易宝儿点点头,语气理所当然:“我知道啊,我肯定是你们女儿。对了,秦淮茹呢?她算人贩子吧,要被抓起来不?”
易中海摇摇头,在椅子上坐下:“公安一听是换孩子,就说要坐牢。贾张氏那个老东西跳出来,说是秦淮茹因为贾东旭死了受了刺激,发疯做梦呢。秦淮茹也跟着改口,说是羡慕咱家日子好、宝儿有出息,一时说胡话。公安教育了她们一通,答应不闹了,就让回来了。”

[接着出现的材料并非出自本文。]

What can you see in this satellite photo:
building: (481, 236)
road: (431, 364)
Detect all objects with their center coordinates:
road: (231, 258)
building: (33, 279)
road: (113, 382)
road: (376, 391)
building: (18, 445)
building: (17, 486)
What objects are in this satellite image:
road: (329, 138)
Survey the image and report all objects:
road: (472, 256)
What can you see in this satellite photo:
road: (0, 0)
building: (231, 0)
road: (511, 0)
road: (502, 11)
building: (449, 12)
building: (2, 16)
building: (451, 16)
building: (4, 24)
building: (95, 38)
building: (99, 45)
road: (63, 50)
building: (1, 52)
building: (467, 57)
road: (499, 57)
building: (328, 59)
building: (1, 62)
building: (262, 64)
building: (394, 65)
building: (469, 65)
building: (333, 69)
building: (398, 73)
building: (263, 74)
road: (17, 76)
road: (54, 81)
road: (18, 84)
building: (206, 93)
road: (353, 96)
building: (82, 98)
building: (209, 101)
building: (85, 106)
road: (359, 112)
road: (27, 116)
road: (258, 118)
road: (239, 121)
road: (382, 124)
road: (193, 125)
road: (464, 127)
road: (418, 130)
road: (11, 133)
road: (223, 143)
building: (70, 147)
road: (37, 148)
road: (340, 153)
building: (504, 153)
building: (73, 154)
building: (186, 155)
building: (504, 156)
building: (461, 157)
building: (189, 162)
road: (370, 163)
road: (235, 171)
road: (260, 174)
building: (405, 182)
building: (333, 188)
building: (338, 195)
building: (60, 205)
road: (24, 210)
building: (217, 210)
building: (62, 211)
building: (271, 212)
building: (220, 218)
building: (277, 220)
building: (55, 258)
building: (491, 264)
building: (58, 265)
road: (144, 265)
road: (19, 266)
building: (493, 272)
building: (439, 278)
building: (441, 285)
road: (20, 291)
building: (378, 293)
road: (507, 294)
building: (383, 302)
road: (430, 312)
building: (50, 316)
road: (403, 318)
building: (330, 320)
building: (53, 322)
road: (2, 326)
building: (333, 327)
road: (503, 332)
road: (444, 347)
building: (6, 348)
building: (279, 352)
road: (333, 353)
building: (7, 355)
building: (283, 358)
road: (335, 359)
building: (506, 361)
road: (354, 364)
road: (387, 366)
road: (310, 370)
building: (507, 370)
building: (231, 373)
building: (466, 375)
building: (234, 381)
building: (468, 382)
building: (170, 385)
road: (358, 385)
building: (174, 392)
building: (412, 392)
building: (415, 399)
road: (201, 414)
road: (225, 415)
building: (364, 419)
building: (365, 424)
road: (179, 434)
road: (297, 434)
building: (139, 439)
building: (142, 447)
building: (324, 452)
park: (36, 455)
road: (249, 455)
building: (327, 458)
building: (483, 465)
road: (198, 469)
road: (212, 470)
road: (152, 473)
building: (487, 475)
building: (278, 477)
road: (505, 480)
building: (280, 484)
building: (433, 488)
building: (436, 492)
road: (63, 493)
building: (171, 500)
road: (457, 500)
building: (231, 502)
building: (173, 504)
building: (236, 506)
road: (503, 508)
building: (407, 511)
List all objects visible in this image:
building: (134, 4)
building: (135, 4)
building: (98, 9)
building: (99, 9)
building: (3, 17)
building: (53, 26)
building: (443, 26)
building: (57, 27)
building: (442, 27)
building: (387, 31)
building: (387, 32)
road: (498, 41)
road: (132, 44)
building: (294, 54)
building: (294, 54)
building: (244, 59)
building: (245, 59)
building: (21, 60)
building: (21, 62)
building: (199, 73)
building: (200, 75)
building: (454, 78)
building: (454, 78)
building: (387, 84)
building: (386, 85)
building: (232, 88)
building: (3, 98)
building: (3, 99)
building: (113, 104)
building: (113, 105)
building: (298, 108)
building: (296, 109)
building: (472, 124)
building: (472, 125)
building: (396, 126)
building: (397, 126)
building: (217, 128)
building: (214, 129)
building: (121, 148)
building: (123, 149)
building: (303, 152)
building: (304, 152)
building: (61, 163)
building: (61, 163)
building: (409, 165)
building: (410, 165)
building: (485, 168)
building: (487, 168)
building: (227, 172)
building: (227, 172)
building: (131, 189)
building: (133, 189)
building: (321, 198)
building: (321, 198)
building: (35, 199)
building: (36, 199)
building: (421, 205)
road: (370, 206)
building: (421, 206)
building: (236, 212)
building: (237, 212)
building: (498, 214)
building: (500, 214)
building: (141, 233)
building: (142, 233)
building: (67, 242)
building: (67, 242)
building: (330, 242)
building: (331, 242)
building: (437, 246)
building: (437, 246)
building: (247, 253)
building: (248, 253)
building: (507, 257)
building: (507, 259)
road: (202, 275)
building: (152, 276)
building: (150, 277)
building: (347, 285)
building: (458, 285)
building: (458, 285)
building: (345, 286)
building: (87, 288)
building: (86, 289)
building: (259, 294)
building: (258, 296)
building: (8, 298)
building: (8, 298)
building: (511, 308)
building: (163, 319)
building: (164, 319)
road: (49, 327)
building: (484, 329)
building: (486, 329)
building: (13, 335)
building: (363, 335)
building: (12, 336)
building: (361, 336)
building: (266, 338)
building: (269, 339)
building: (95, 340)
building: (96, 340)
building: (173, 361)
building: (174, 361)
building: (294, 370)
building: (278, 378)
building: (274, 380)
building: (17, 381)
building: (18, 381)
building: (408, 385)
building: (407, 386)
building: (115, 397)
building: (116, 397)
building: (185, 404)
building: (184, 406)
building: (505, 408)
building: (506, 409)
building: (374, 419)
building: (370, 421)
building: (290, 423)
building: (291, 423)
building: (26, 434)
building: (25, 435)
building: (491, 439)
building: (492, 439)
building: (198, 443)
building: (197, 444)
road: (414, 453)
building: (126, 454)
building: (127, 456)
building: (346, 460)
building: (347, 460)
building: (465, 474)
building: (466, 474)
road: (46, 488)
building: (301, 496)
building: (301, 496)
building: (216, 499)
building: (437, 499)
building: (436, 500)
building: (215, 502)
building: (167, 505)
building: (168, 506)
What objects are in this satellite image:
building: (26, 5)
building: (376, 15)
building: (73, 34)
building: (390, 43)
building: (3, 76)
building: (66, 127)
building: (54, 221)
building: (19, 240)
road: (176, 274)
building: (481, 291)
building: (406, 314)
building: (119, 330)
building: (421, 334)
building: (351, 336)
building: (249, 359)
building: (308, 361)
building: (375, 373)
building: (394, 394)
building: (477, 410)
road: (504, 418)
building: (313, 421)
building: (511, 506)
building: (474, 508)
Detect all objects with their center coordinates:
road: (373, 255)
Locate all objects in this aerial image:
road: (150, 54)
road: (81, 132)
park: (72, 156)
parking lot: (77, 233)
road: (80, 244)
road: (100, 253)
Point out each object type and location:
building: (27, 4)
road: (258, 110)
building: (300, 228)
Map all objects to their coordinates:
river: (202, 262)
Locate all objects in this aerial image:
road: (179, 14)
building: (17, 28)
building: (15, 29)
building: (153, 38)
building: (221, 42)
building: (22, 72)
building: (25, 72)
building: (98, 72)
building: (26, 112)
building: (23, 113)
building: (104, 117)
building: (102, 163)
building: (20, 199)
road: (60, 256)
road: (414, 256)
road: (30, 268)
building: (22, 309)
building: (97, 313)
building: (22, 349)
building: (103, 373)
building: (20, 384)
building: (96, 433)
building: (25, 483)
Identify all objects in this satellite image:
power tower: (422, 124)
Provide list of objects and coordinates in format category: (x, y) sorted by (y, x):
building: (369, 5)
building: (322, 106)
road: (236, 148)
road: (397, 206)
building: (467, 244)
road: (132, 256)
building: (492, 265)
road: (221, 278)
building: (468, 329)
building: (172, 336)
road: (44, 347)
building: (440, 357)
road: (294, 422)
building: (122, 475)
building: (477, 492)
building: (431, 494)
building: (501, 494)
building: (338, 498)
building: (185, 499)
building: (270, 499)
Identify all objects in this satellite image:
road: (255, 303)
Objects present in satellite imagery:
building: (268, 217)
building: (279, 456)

易宝儿“嗯”了一声,心里门儿清,这年代没证据没监控的,确实不可能真把人关进去。
但她也没打算就这么放过秦淮茹。
第二天一早,易宝儿刚出门,就看见三大妈跟院里几个最爱嚼舌根的大婶凑在一块儿,嘀嘀咕咕的,还时不时偷瞄她。
她走到前院门口,三大妈到底没忍住,凑上来问道:“宝儿啊,昨天那事儿,后来咋样了?”
易宝儿叹了口气,压低声音:“公安查了,发现秦嫂子这儿……”她指了指自己的脑袋,“不太正常。”
三大妈瞪大眼:“啊?啥意思?傻了?”
“医学上叫妄想症,”易宝儿一脸认真,“算是神经病的一种。比如说,她要是羡慕三大妈你家房子,她脑子就会觉得这房子是她的,是你抢了她的。把自己想的东西当成真的。”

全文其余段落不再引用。